Em um seminário feito em outubro para marcar os 10 anos do lançamento do Porto Maravilha, os painéis de debate incluíram “Lutas espaciais e antirraciais na Pequena África” e “Estigmatização territorial e as políticas de repovoamento da Região Central do Rio”. Tais análises ainda não exerceram influência aparente sobre os tomadores de decisões que influenciam a região.

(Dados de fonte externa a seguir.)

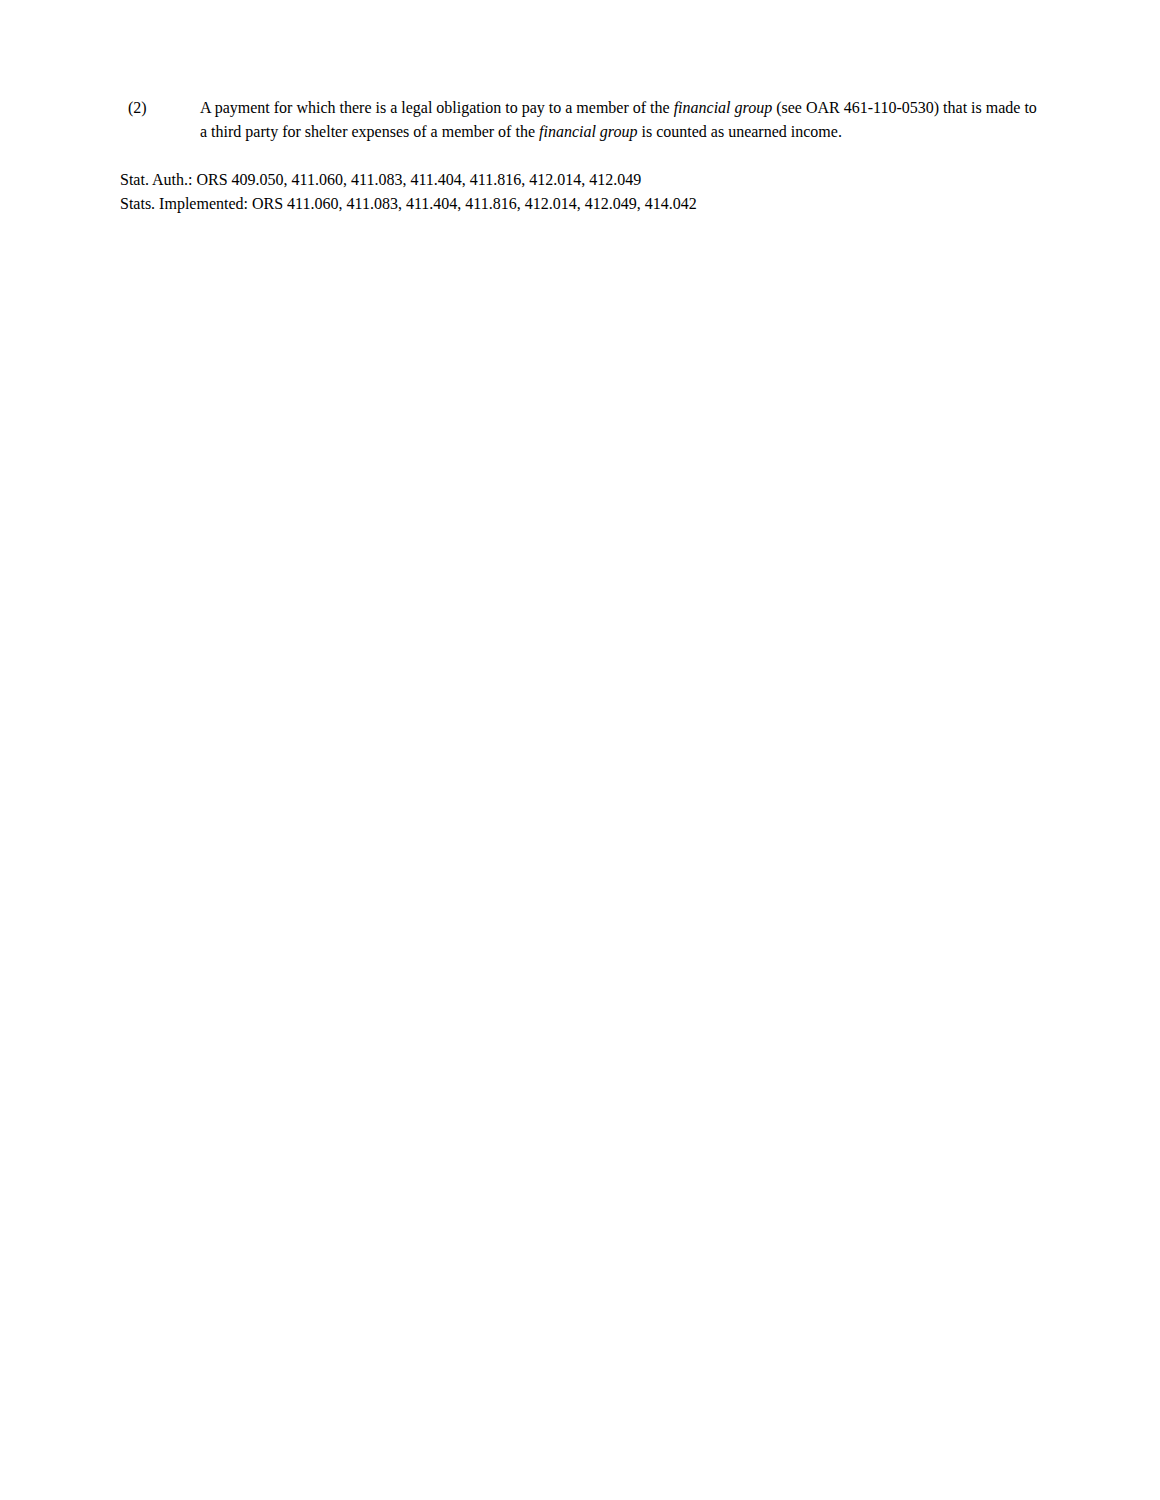(2)
A payment for which there is a legal obligation to pay to a member of the financial group (see OAR 461-110-0530) that is made to a third party for shelter expenses of a member of the financial group is counted as unearned income.
Stat. Auth.: ORS 409.050, 411.060, 411.083, 411.404, 411.816, 412.014, 412.049
Stats. Implemented: ORS 411.060, 411.083, 411.404, 411.816, 412.014, 412.049, 414.042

O desenvolvimento da Região Portuária tem causado gentrificação. Um fluxo de negócios foi atraído para a área pelo preço barato dos imóveis e pelas construções históricas espaçosas, ideais para serem reformadas e transformadas em espaços de trabalho modernos—o YouTube abriu até um escritório em um armazém no cais da Gamboa. Em outubro, Crivella lançou o programa de inovação labGov.Rio em Santo Cristo. Com um custo de R$2,5 milhões para a prefeitura do Rio, o espaço terá capacidade para até 144 start-ups. Enquanto tais incentivos são bem-vindos para a economia do Rio, eles também sinalizam um golpe contra a população de baixa renda da região, que compõe a maioria, por levarem a um aumento no valor da terra e das propriedades.

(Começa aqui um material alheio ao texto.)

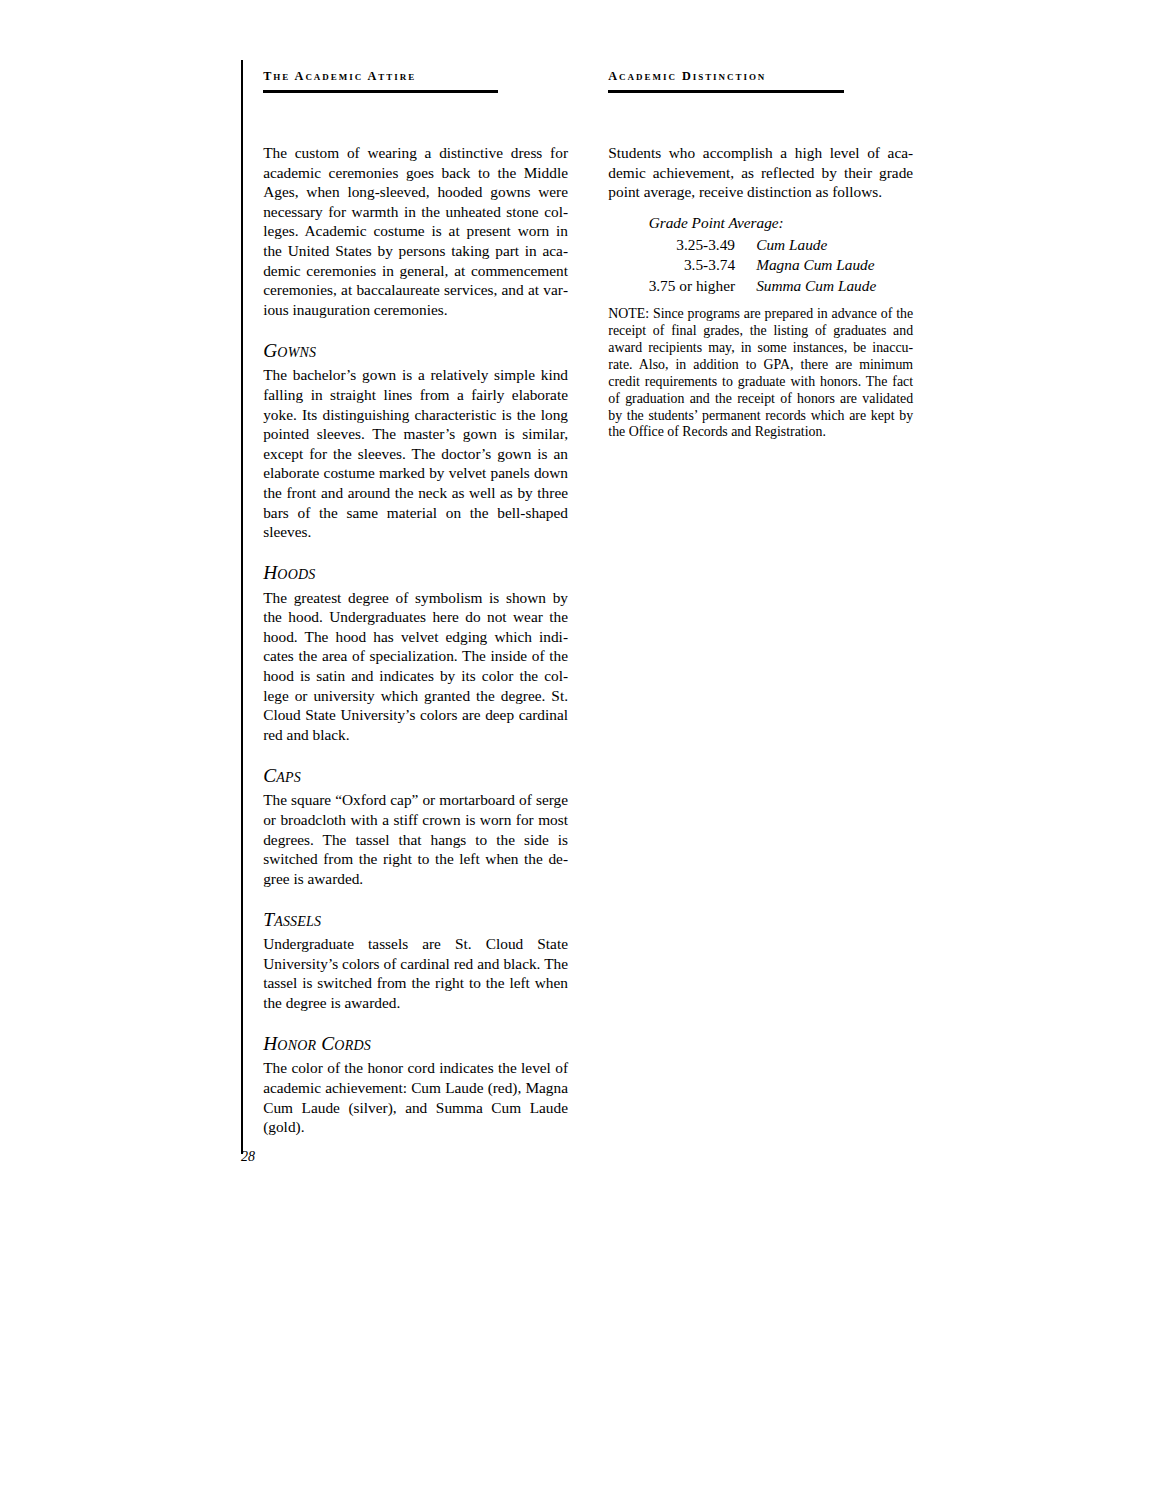The Academic Attire
The custom of wearing a distinctive dress for academic ceremonies goes back to the Middle Ages, when long-sleeved, hooded gowns were necessary for warmth in the unheated stone colleges. Academic costume is at present worn in the United States by persons taking part in academic ceremonies in general, at commencement ceremonies, at baccalaureate services, and at various inauguration ceremonies.
Gowns
The bachelor’s gown is a relatively simple kind falling in straight lines from a fairly elaborate yoke. Its distinguishing characteristic is the long pointed sleeves. The master’s gown is similar, except for the sleeves. The doctor’s gown is an elaborate costume marked by velvet panels down the front and around the neck as well as by three bars of the same material on the bell-shaped sleeves.
Hoods
The greatest degree of symbolism is shown by the hood. Undergraduates here do not wear the hood. The hood has velvet edging which indicates the area of specialization. The inside of the hood is satin and indicates by its color the college or university which granted the degree. St. Cloud State University’s colors are deep cardinal red and black.
Caps
The square “Oxford cap” or mortarboard of serge or broadcloth with a stiff crown is worn for most degrees. The tassel that hangs to the side is switched from the right to the left when the degree is awarded.
Tassels
Undergraduate tassels are St. Cloud State University’s colors of cardinal red and black. The tassel is switched from the right to the left when the degree is awarded.
Honor Cords
The color of the honor cord indicates the level of academic achievement: Cum Laude (red), Magna Cum Laude (silver), and Summa Cum Laude (gold).
Academic Distinction
Students who accomplish a high level of academic achievement, as reflected by their grade point average, receive distinction as follows.
Grade Point Average:
| 3.25-3.49 | Cum Laude |
| 3.5-3.74 | Magna Cum Laude |
| 3.75 or higher | Summa Cum Laude |
NOTE: Since programs are prepared in advance of the receipt of final grades, the listing of graduates and award recipients may, in some instances, be inaccurate. Also, in addition to GPA, there are minimum credit requirements to graduate with honors. The fact of graduation and the receipt of honors are validated by the students’ permanent records which are kept by the Office of Records and Registration.
28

Enquanto isso, o futuro da habitação social e acessível na região parece sombrio. Recentemente, em outubro, a Companhia de Desenvolvimento Urbano da Região do Porto do Rio de Janeiro (CDURP) começou a leiloar grandes lotes de terra. Essas terras foram compradas por empresas como a Unimed, que se destaca no ramo dos planos de saúde. Além disso, enquanto o Prefeito Crivella assinou no ano passado um acordo em parceria com o setor de habitação da Caixa Econômica Federal prometendo a construção de 5.000 unidades habitacionais por meio do programa Minha Casa Minha Vida, na última semana Gustavo Canuto, Ministro de Desenvolvimento Regional, anunciou que o programa Minha casa Minha vida será descontinuado em breve.